After spending the last 18 months using Spark to write an entity resolution software for over a terrabyte of data, here are some miscellaneous notes of what I wish I'd known from the start. In no particular order:
1. Make sure your app can recover from a failure easily. Write to HDFS after each major stage. This will also help debugging when the answer that comes out of the sausage machine wasn't entirely what you were expecting. ("Simply split long-running jobs into batches and write intermediate results to disk. This way, you have a fresh environment for every batch and don’t have to worry about metadata build-up" from here). Also, the topology for one stage may not be appropriate for another (see here for an example where smaller numbers of executors with more resources - contrary to the general Spark advice - gives better performance).
2. Small inefficiencies can cause big problems.
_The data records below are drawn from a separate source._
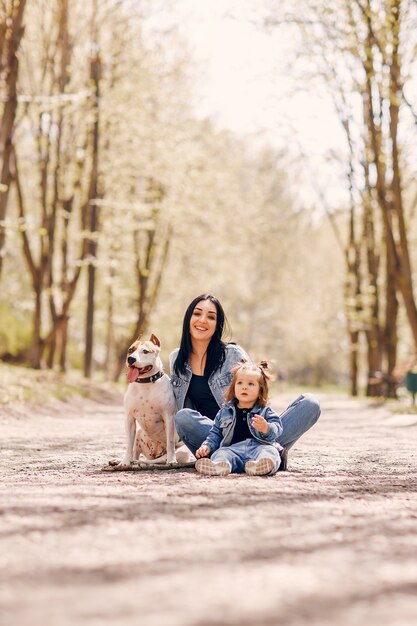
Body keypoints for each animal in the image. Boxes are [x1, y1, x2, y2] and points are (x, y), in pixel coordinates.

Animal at [120, 336, 179, 464]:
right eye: (130, 350)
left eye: (145, 351)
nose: (130, 359)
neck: (145, 383)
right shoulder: (129, 418)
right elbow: (128, 444)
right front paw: (125, 462)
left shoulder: (169, 417)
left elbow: (170, 442)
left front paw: (171, 460)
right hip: (139, 435)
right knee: (136, 455)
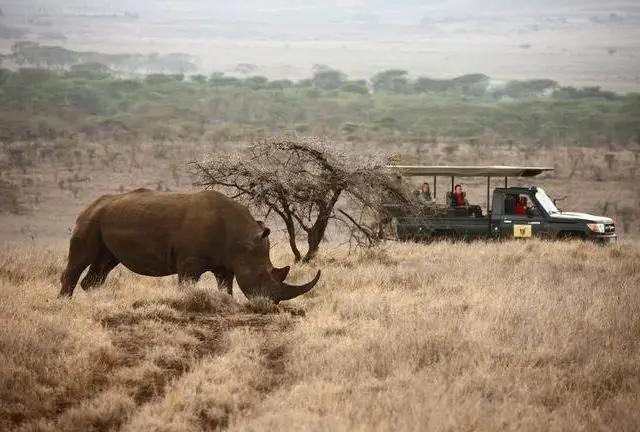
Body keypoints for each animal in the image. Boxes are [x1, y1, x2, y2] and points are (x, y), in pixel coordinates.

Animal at [59, 188, 321, 304]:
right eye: (261, 277)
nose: (270, 304)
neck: (242, 239)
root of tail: (91, 204)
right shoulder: (190, 261)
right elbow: (187, 283)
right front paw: (186, 302)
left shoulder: (226, 262)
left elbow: (225, 286)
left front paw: (226, 302)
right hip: (90, 219)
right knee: (81, 259)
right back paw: (65, 304)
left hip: (107, 219)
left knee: (103, 264)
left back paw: (93, 300)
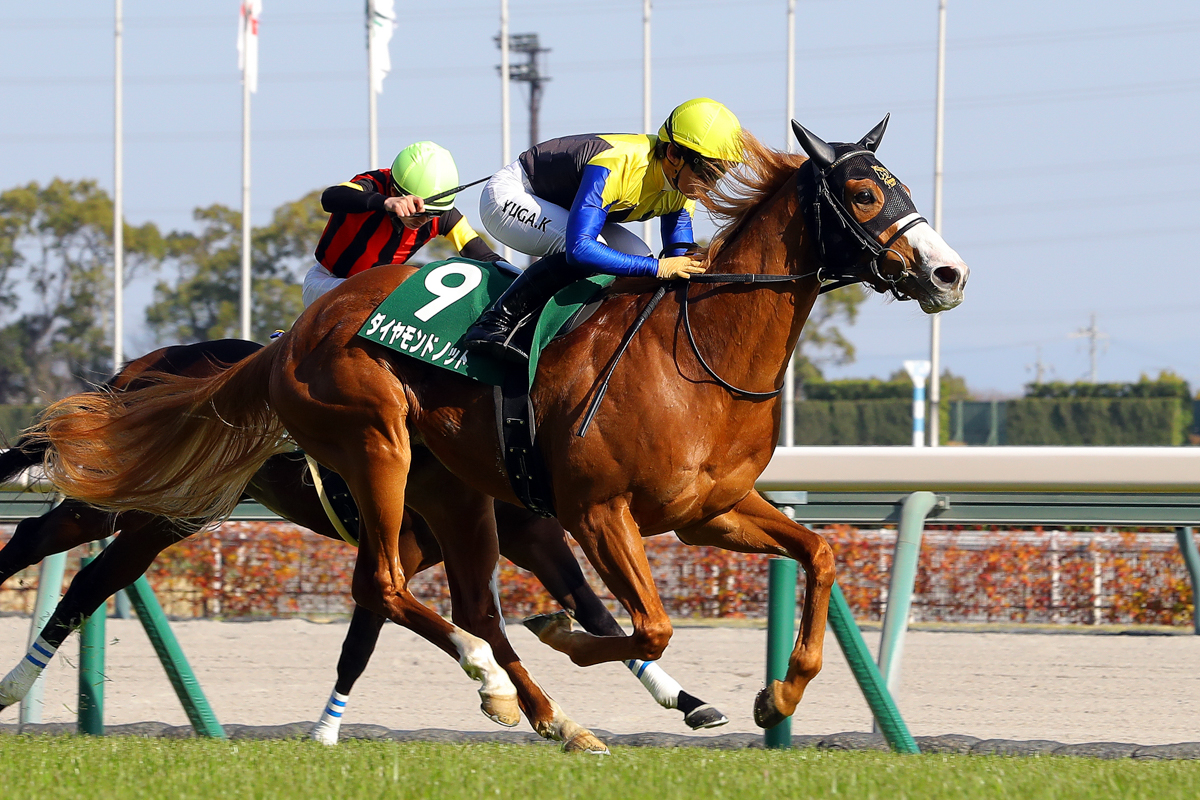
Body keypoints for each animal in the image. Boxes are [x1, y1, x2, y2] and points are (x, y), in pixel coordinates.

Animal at [0, 341, 728, 741]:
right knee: (39, 539)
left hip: (167, 512)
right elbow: (376, 635)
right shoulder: (407, 544)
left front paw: (689, 703)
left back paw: (15, 683)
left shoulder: (529, 534)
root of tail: (139, 367)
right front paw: (326, 731)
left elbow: (591, 609)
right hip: (130, 498)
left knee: (93, 580)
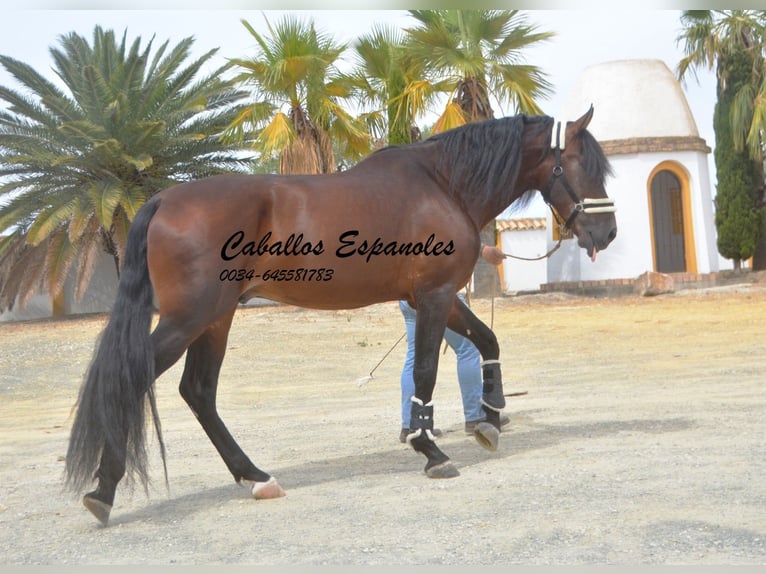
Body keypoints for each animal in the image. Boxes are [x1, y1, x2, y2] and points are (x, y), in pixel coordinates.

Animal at [64, 104, 616, 528]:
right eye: (580, 164)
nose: (606, 234)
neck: (443, 183)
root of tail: (162, 199)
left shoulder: (436, 298)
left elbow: (487, 341)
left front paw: (492, 416)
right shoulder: (435, 297)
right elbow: (427, 371)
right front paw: (431, 452)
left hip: (215, 320)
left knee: (198, 392)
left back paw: (256, 478)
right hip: (189, 320)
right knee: (137, 380)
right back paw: (104, 491)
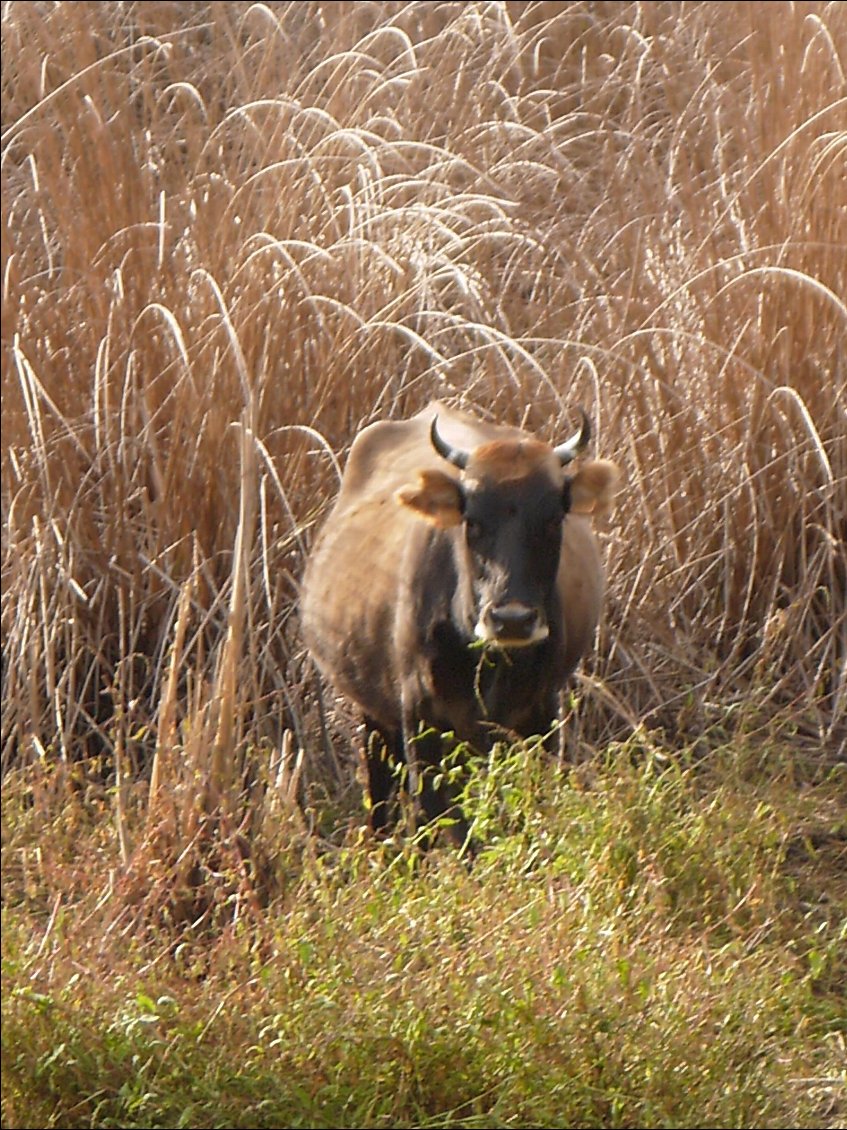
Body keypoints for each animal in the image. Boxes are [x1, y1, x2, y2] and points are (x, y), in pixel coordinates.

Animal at [302, 402, 618, 849]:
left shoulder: (540, 713)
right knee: (380, 789)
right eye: (473, 522)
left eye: (553, 520)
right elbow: (442, 817)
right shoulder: (420, 717)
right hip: (375, 713)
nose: (512, 620)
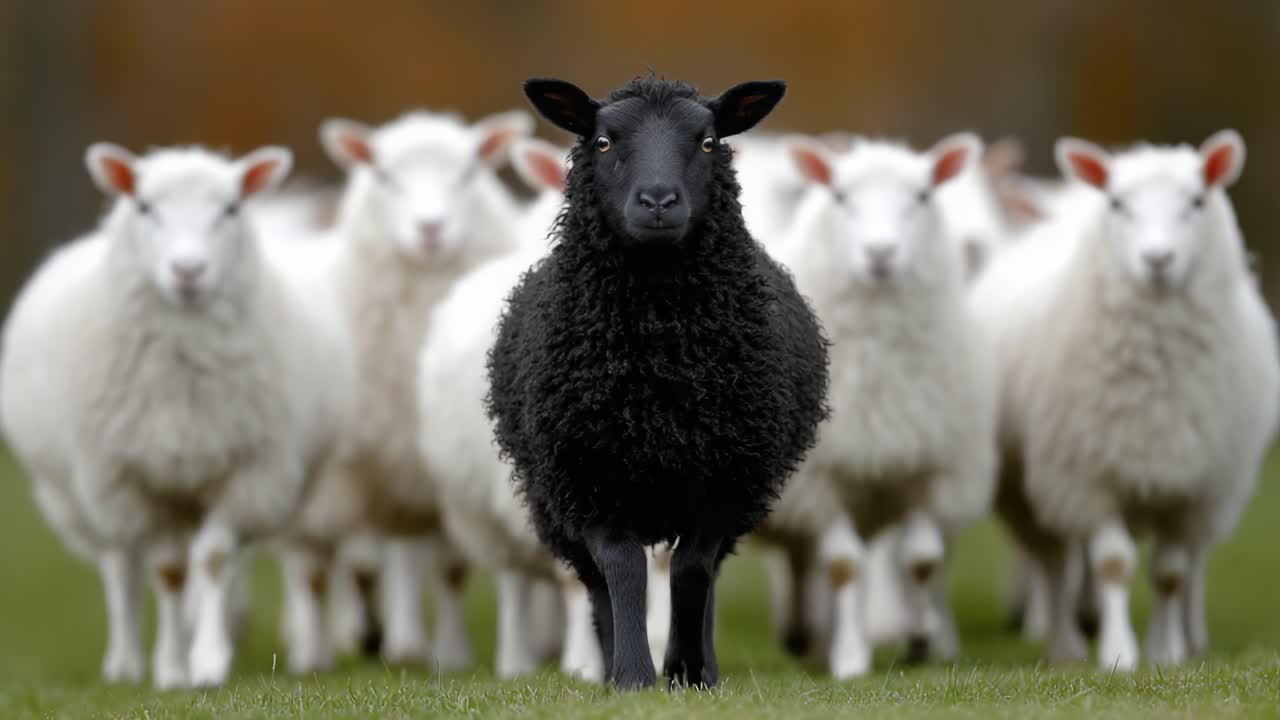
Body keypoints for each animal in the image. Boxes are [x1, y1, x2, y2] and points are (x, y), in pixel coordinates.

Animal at [0, 143, 352, 688]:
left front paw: (206, 661)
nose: (188, 271)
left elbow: (211, 562)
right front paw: (169, 668)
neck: (183, 371)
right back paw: (125, 662)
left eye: (230, 208)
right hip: (89, 496)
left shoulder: (246, 474)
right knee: (120, 569)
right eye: (145, 207)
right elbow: (166, 572)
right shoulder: (137, 482)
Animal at [274, 109, 533, 674]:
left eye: (468, 173)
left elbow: (449, 569)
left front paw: (450, 655)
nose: (430, 229)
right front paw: (318, 655)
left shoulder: (441, 478)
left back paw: (404, 640)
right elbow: (324, 570)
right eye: (384, 176)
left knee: (403, 562)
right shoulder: (335, 476)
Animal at [486, 75, 828, 690]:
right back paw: (606, 665)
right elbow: (622, 571)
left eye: (709, 141)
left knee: (707, 577)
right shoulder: (590, 475)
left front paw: (686, 670)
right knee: (595, 584)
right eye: (602, 141)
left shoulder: (722, 480)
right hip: (552, 502)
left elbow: (692, 572)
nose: (659, 202)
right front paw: (632, 675)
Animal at [757, 135, 999, 678]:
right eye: (840, 196)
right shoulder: (822, 479)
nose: (881, 253)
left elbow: (921, 560)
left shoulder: (929, 465)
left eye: (923, 196)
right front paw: (850, 659)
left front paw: (920, 639)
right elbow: (844, 566)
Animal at [972, 130, 1279, 670]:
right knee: (1055, 563)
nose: (1157, 260)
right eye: (1117, 204)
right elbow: (1112, 564)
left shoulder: (1191, 486)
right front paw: (1118, 652)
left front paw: (1166, 652)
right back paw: (1066, 643)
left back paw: (1190, 636)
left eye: (1196, 201)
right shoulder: (1089, 476)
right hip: (1032, 492)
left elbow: (1171, 573)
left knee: (1194, 565)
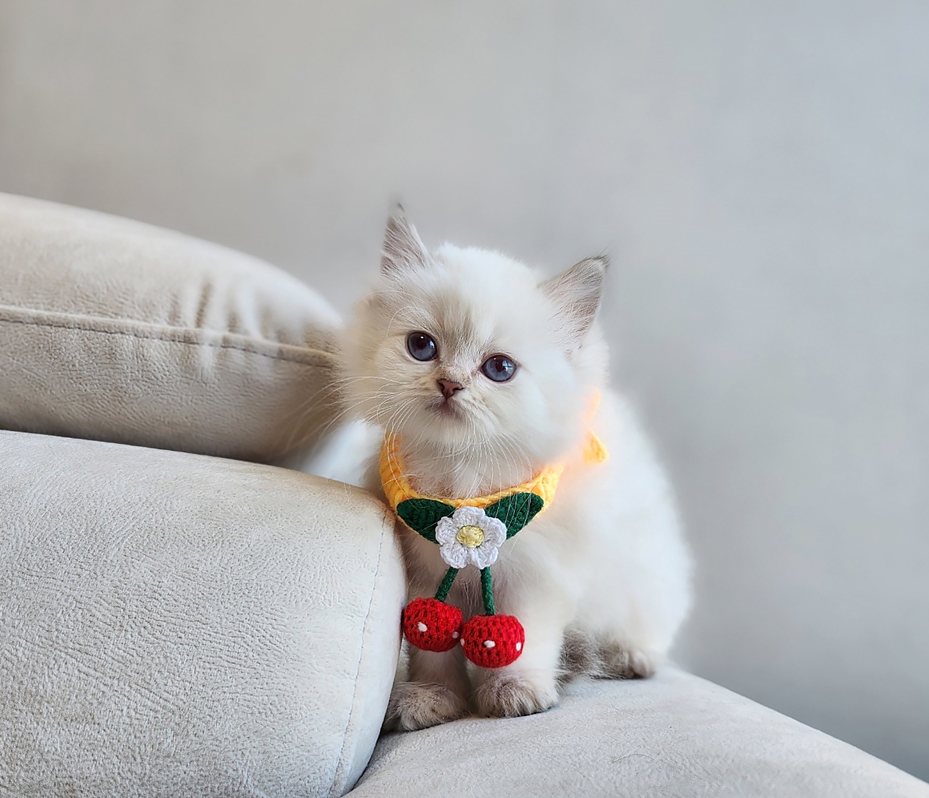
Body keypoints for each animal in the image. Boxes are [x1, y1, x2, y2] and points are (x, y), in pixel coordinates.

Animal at [341, 207, 692, 731]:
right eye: (422, 346)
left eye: (499, 369)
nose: (450, 384)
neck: (464, 479)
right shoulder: (426, 577)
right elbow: (434, 652)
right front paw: (434, 700)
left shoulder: (537, 578)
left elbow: (523, 642)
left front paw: (516, 694)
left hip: (645, 579)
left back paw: (629, 657)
Use jstack liberally.
3. Don't use Spark as a key/value lookup. That's not what it's built for. Use another system. Don't try to hack it by using a broadcast variable as that simply doesn't scale.
4. Use realistic data, both in size and quality. Making fake data is surprisingly hard if you want the output to remotely correspond to the real world.
5. Have an automated test in a realistic environment (you don't want authentication problems to show up late, for example). Run the app daily in this environment to show any performance changes
6. "Don't start modeling before designing some measurable goals" [1]. Define acceptance criteria early on as to what you'd expect to come out and what you wouldn't. Estimate the false positive/negative rate. For example, at one point we expected 220k of company entities to resolve with Orbis data. Using a very simple query, we were seeing about 130k of our businesses resolve to something. Therefore, the true positive rate could not be higher than about 60% (and may have been less) therefore there was work to do here.
7. Pass small objects around, preferably just IDs. This is what the built-in Connected Component algorithm does. It will improve performance.
The stages of my app
There were 6 stages to my application:
1. Build a matrix using TF-IDF to assign weights to words.
2. Calculate the cosine similarities.
3. Execute bespoke business rules.
4. Find connected components.
5. Turn those IDs back into entities.
6. Consolidate the relationships between these resolved entities in a process called Edge Contraction.
There were some interesting modifications to this basic flow.
1. Feature hashing improved run time performance but the largest connected component went from 600 to 26 000 (BlackRock/Merrill Lynch who seem to have created what appears to be a lot of shell companies with similar names).
2. By ignoring all words that appear in over 1000 documents, there was no need for stop words. This was useful since the corpus was multilingual.
A note on requirements gathering
One tip in finding which database suits you come from the late Dr Jim Gray. "Gray's recipe for designing a database for a given discipline is that it must be able to answer the key 20 questions that the scientist wants to ask of it." [2] A real-world example can be found here. The idea being that 20 questions is the roughly the minimum number of questions you need before a pattern emerges.
This teased out of the business that we needed more than just a graph database (like Neo4J) which they seem for some reason to have fixated on at one point. We also needed the batch processing that GraphX gave us.
[2] The Fourth Paradigm: Data-Intensive Scientific Discovery, Tony Hey.